Copy every line below that contains the string "typed". Case counts.

:: Input data

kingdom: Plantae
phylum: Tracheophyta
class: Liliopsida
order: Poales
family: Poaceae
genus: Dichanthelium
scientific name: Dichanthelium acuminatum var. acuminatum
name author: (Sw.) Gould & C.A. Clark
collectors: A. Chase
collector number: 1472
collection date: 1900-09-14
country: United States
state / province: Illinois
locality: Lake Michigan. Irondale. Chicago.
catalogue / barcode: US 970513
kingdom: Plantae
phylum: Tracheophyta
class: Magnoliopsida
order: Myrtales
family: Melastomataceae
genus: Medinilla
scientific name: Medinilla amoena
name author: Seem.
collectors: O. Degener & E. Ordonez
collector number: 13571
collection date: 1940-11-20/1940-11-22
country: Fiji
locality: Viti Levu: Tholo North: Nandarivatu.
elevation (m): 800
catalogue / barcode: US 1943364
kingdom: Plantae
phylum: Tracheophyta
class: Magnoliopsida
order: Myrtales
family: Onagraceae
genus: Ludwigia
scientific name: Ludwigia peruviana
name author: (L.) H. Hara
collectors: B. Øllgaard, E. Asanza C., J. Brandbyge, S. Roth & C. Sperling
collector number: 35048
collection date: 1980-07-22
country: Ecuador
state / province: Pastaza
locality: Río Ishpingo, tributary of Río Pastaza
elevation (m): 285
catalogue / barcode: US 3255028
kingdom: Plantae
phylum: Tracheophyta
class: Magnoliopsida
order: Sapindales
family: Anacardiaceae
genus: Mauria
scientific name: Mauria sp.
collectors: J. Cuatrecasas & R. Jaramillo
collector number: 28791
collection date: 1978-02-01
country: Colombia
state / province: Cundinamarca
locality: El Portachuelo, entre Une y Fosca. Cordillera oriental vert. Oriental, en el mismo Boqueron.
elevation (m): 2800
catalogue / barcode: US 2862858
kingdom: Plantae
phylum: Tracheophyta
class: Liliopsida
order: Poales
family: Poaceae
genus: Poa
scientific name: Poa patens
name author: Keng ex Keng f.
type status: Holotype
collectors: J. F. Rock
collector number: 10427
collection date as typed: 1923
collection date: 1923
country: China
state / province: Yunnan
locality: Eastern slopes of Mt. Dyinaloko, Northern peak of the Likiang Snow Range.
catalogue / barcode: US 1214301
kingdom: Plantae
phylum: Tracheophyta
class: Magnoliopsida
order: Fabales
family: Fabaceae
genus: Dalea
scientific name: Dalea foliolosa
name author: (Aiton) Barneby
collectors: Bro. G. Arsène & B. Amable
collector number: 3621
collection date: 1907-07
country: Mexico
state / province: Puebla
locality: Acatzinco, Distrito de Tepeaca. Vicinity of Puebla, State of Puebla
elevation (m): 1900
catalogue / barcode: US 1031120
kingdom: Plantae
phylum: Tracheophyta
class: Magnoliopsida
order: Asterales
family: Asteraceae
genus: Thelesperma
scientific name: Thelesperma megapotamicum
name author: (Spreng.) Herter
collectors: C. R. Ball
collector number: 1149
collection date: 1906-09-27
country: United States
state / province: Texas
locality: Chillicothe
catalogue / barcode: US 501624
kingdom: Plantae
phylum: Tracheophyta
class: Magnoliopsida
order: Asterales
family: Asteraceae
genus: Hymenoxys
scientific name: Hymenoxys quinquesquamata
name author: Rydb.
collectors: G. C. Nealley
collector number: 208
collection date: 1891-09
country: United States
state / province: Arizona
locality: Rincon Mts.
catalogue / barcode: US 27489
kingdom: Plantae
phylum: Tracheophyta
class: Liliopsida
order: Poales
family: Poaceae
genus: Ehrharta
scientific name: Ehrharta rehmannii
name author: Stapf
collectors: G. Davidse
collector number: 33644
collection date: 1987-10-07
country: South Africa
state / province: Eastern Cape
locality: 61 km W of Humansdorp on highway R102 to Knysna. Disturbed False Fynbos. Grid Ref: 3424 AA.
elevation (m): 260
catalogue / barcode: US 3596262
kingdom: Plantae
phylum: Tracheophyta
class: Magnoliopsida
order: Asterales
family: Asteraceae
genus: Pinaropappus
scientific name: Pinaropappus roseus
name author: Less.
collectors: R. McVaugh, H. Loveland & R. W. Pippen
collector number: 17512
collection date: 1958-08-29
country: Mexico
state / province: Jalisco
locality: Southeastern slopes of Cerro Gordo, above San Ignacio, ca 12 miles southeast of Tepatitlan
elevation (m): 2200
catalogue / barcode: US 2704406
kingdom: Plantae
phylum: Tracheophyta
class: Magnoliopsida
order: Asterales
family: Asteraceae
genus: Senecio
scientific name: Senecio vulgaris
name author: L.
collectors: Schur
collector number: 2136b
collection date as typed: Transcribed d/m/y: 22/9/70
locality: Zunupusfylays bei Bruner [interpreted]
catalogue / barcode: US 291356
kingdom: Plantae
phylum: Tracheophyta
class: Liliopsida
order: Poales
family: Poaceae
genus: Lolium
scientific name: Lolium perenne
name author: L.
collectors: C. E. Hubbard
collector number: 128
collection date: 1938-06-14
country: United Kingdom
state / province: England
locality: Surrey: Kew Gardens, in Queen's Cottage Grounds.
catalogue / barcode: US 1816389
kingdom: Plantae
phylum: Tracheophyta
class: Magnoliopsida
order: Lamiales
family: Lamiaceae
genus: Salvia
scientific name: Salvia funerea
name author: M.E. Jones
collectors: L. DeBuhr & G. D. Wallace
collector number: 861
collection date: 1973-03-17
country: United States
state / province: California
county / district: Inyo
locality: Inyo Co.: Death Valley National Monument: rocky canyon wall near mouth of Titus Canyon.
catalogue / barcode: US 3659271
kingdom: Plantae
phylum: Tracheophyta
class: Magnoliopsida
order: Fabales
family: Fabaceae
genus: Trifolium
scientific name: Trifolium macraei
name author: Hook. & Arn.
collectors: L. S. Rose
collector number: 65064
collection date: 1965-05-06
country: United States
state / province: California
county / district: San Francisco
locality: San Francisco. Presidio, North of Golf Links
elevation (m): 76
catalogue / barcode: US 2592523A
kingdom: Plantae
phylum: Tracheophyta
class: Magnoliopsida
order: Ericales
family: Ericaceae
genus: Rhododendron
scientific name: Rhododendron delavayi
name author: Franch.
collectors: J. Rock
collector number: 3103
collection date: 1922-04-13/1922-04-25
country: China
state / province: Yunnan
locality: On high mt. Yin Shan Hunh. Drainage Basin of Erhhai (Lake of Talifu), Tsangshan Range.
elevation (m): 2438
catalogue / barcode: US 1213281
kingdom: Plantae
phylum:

::::

Exercise response:
collection date as typed: 1923
collection date as typed: Transcribed d/m/y: 22/9/70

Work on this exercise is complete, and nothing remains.